Keywords & Take-away Concepts

• Proportion, sample proportion \hat p.

• Binomial distribution & parameters (n,p).

• Sampling distribution & CLT.

• Normal approximation criteria np, n(1-p)\ge10.

• Standard error SE_{\hat p}.

• Wald confidence interval.

• Z-test for a single proportion.

• Continuity correction.

• Tidyverse data-wrangling verbs (filter, mutate, …).


Practical R Commands Cheat-Sheet

• Compute exact binomial prob.: dbinom(x,n,p); cumulative pbinom(k,n,p).
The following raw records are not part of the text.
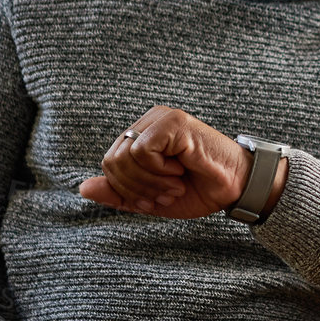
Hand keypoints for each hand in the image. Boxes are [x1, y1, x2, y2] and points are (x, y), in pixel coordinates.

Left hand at [78, 105, 279, 219]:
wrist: (236, 187)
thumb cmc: (199, 189)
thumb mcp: (151, 198)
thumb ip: (119, 194)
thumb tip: (83, 188)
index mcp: (141, 137)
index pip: (109, 165)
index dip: (126, 190)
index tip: (153, 201)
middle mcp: (148, 123)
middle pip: (112, 161)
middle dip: (136, 189)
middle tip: (165, 195)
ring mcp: (160, 119)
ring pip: (125, 156)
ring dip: (150, 182)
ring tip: (174, 185)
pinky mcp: (173, 122)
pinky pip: (142, 150)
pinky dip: (158, 171)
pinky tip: (179, 171)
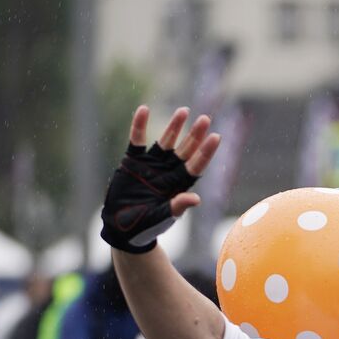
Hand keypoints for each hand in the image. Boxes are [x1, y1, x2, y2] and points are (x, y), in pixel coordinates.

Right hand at [100, 105, 221, 253]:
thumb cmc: (145, 227)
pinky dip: (139, 126)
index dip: (205, 152)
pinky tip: (143, 109)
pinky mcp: (133, 162)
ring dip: (174, 126)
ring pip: (165, 142)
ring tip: (184, 111)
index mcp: (178, 186)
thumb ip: (177, 207)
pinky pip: (137, 141)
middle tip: (205, 119)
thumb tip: (196, 199)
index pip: (196, 165)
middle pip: (185, 150)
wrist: (122, 228)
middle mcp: (168, 173)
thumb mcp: (161, 218)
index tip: (216, 137)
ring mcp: (151, 165)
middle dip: (195, 135)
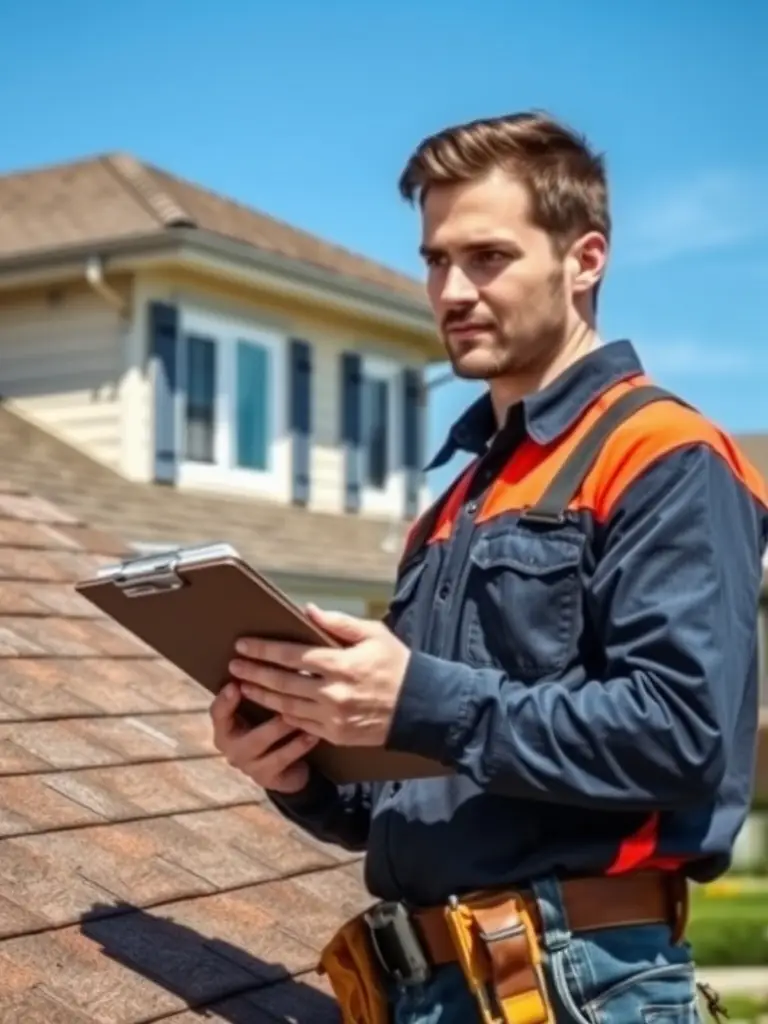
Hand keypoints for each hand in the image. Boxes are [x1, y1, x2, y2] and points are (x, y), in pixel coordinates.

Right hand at [209, 682, 318, 793]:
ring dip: (282, 728)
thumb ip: (260, 691)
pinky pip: (282, 760)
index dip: (224, 701)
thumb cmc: (271, 726)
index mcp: (225, 728)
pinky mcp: (267, 779)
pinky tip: (313, 734)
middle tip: (278, 695)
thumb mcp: (260, 711)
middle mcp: (232, 749)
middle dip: (260, 712)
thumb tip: (278, 657)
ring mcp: (249, 766)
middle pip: (240, 730)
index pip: (218, 714)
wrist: (286, 768)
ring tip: (299, 713)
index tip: (235, 685)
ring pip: (263, 745)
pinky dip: (298, 746)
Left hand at [229, 604, 410, 747]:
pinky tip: (270, 706)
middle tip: (233, 665)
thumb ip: (339, 622)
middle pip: (282, 681)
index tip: (243, 645)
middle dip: (254, 672)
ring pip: (286, 705)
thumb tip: (308, 610)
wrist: (421, 708)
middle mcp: (333, 692)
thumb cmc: (398, 665)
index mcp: (341, 663)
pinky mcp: (335, 734)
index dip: (264, 649)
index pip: (292, 655)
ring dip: (261, 695)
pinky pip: (301, 724)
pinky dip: (281, 714)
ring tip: (243, 686)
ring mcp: (333, 716)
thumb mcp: (374, 634)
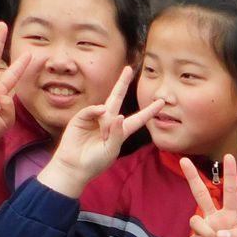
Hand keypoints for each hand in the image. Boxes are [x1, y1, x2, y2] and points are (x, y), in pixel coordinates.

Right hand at [39, 67, 160, 197]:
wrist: (74, 167)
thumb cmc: (94, 162)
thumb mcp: (111, 150)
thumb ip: (117, 134)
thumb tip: (119, 115)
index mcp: (120, 131)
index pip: (138, 119)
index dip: (149, 111)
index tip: (162, 102)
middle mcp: (108, 121)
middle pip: (117, 98)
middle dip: (122, 83)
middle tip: (129, 69)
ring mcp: (94, 119)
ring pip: (106, 108)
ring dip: (106, 122)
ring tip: (101, 137)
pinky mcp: (81, 118)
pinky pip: (91, 110)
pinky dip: (95, 111)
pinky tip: (98, 114)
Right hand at [181, 158, 236, 236]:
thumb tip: (220, 233)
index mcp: (231, 216)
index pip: (230, 192)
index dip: (230, 175)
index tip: (229, 157)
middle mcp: (214, 219)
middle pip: (200, 194)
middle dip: (192, 177)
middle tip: (185, 161)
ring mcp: (202, 231)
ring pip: (195, 220)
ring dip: (206, 231)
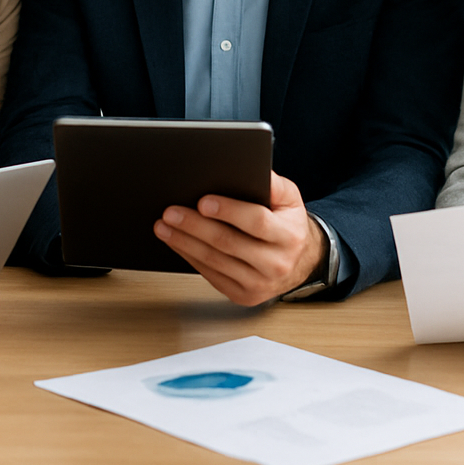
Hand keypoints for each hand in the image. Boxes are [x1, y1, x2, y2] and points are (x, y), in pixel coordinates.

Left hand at [153, 171, 326, 305]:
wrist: (298, 262)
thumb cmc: (287, 224)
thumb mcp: (289, 198)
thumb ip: (272, 184)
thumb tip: (248, 169)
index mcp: (289, 235)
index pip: (256, 221)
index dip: (228, 211)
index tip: (203, 201)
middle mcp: (277, 263)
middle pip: (228, 243)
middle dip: (195, 226)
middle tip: (171, 212)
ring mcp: (259, 283)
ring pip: (215, 261)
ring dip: (184, 243)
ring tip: (164, 226)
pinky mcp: (243, 295)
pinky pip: (211, 275)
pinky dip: (190, 257)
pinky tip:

• Normal approx: pnorm(value, mean, sd) or qnorm(prob) for quantiles.

prop.test(x,n,p0, alternative="two.sided", conf.level=0.95, correct=TRUE) – gives CI & test (with continua­­ty-corr \chi^2).

binom.test(x,n,p=p0) – exact binomial test & exact CI.

• Standard CI by hand:

se <- sqrt(p_obs*(1-p_obs)/n)
  ci <- p_obs + c(-1,1)*z_star*se

Common Pitfalls & Best Practices

• Do NOT apply normal approximation when np or n(1-p) < 10. Use exact binomial methods instead.

• Interpret CIs in context; avoid overstating precision.

• Report assumptions explicitly (independence, sampling design, sample size adequacy).

• Remember CI ≠ probability interval for parameter; 95 % refers to long-run coverage.

• Wald CI unreliable for extreme \hat p or small n → prefer Wilson/Agresti-Coull.


Connections to Further Topics

• Two-sample comparisons of proportions will extend these ideas (not covered here).

• \chi^2 tests of independence generalise to multi-category tables.

• Generalised linear models (logistic regression) model proportions with covariates.


Self-Reflection Prompts (Exercise 7.2)

• Which part of the inference workflow (formulating H0/Ha, checking assumptions, computing SE) still feels unclear?

• Identify a binary variable in your discipline and outline how you would design a study, compute \hat p, draw a CI, and test a claim.